» **What you need to do**: Please return the listing exactly as written, but without its pictures.

::: Data segment

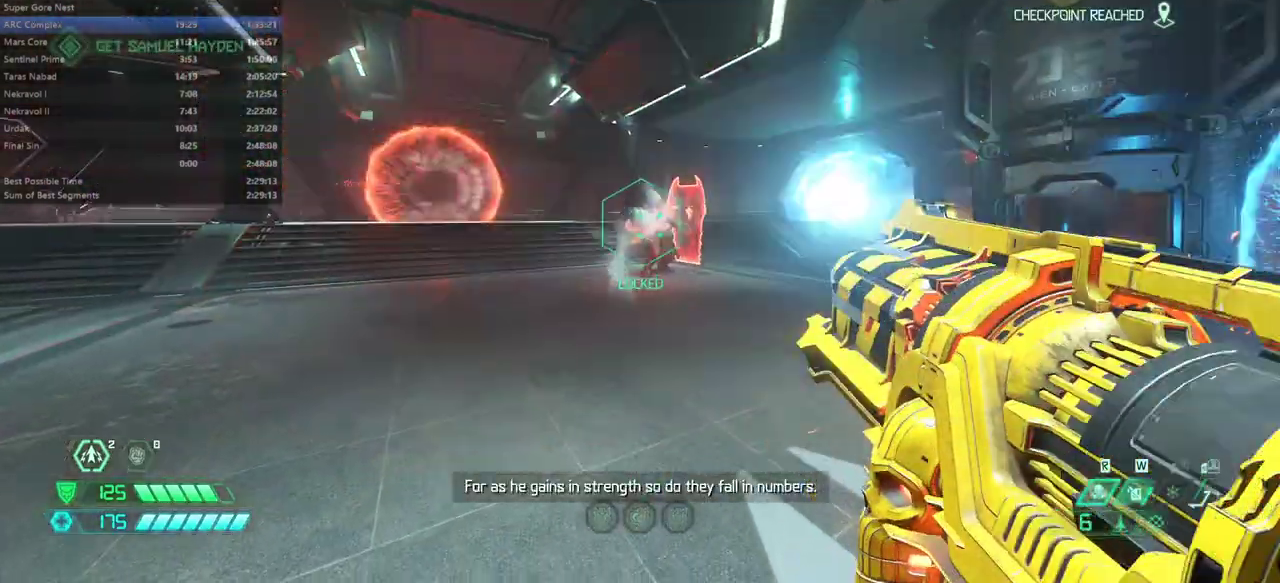
{"keys": [], "mouse": ["right"], "events": [[33, "fw", "down"], [133, "fw", "up"], [333, "fw", "down"], [467, "fw", "up"]]}
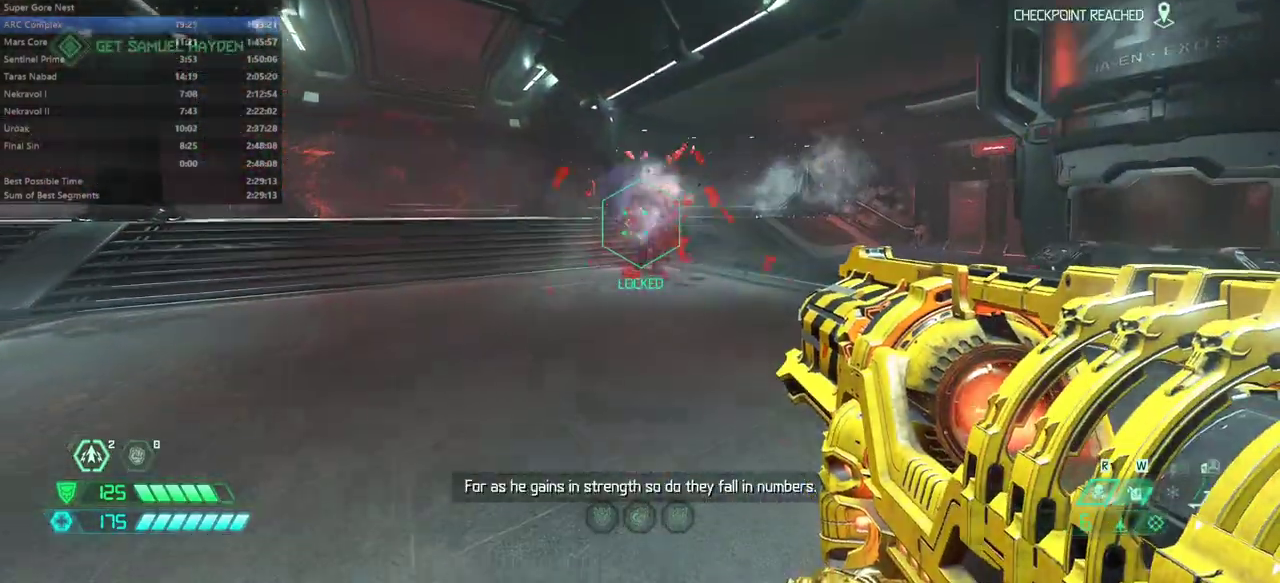
{"keys": [], "mouse": ["left", "right"], "events": [[100, "mouse_left", "down"], [200, "mouse_left", "up"], [300, "mouse_left", "down"], [400, "mouse_left", "up"], [433, "mouse_left", "down"]]}
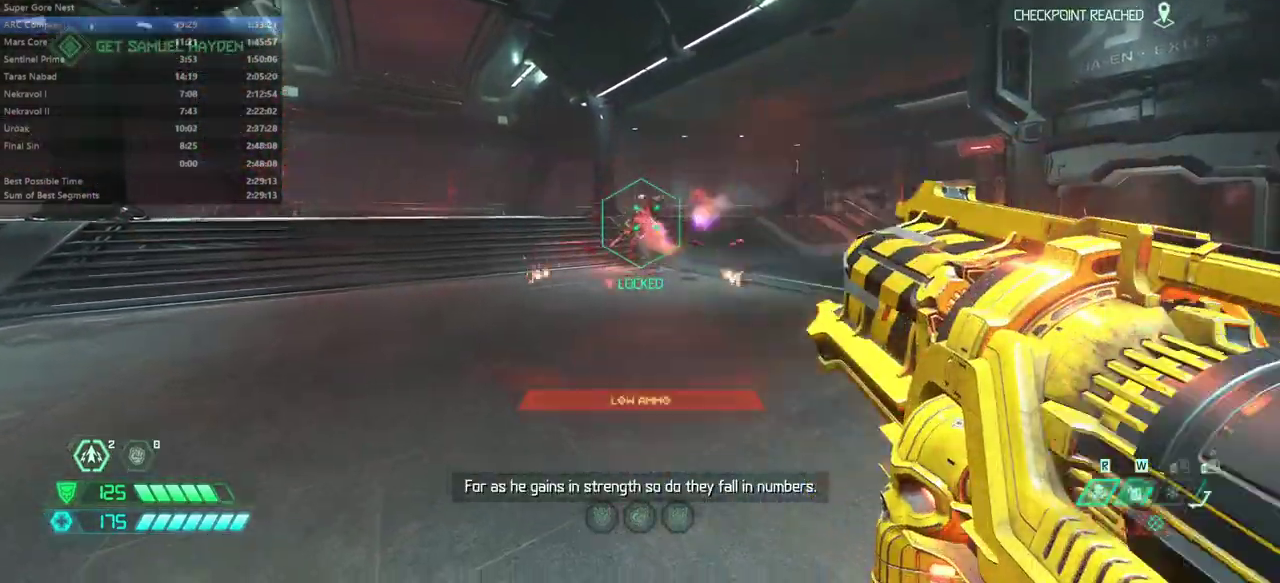
{"keys": ["fw", "l"], "mouse": [], "events": [[33, "l", "down"], [33, "mouse_left", "up"], [67, "fw", "down"], [133, "mouse_right", "up"], [267, "ssg", "down"], [367, "ssg", "up"]]}
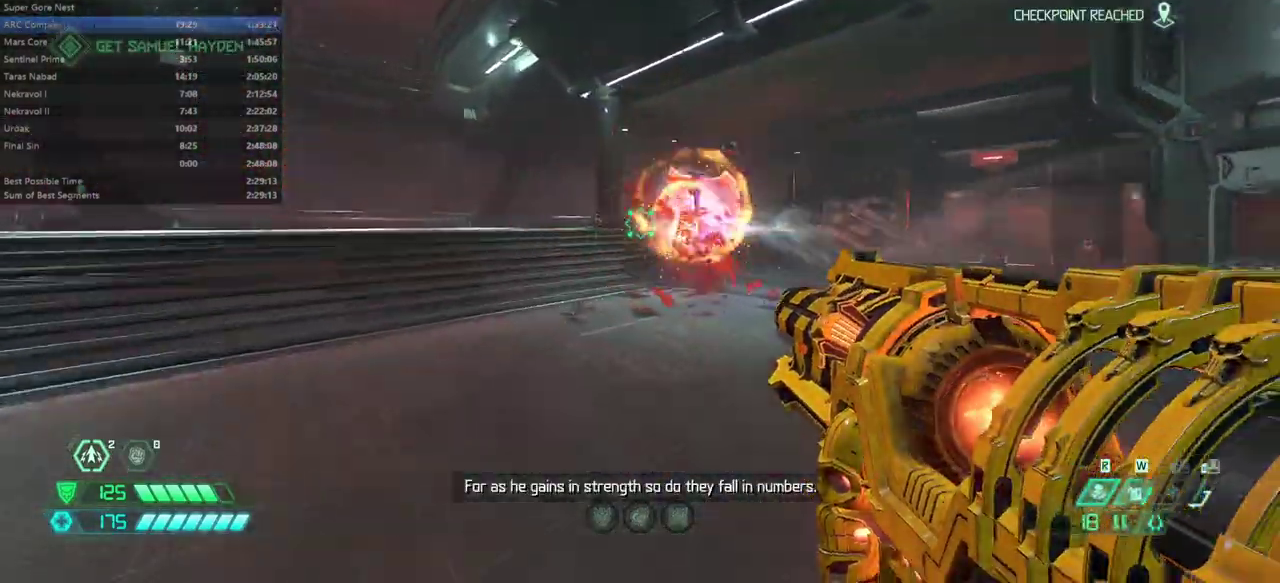
{"keys": [], "mouse": [], "events": [[167, "l", "up"], [233, "fw", "up"], [400, "r", "down"], [500, "r", "up"]]}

::::::

» **Exercise result**:
{"keys": [], "mouse": ["right"], "events": [[33, "fw", "down"], [133, "fw", "up"], [333, "fw", "down"], [467, "fw", "up"]]}
{"keys": [], "mouse": ["left", "right"], "events": [[100, "mouse_left", "down"], [200, "mouse_left", "up"], [300, "mouse_left", "down"], [400, "mouse_left", "up"], [433, "mouse_left", "down"]]}
{"keys": ["fw", "l"], "mouse": [], "events": [[33, "l", "down"], [33, "mouse_left", "up"], [67, "fw", "down"], [133, "mouse_right", "up"], [267, "ssg", "down"], [367, "ssg", "up"]]}
{"keys": [], "mouse": [], "events": [[167, "l", "up"], [233, "fw", "up"], [400, "r", "down"], [500, "r", "up"]]}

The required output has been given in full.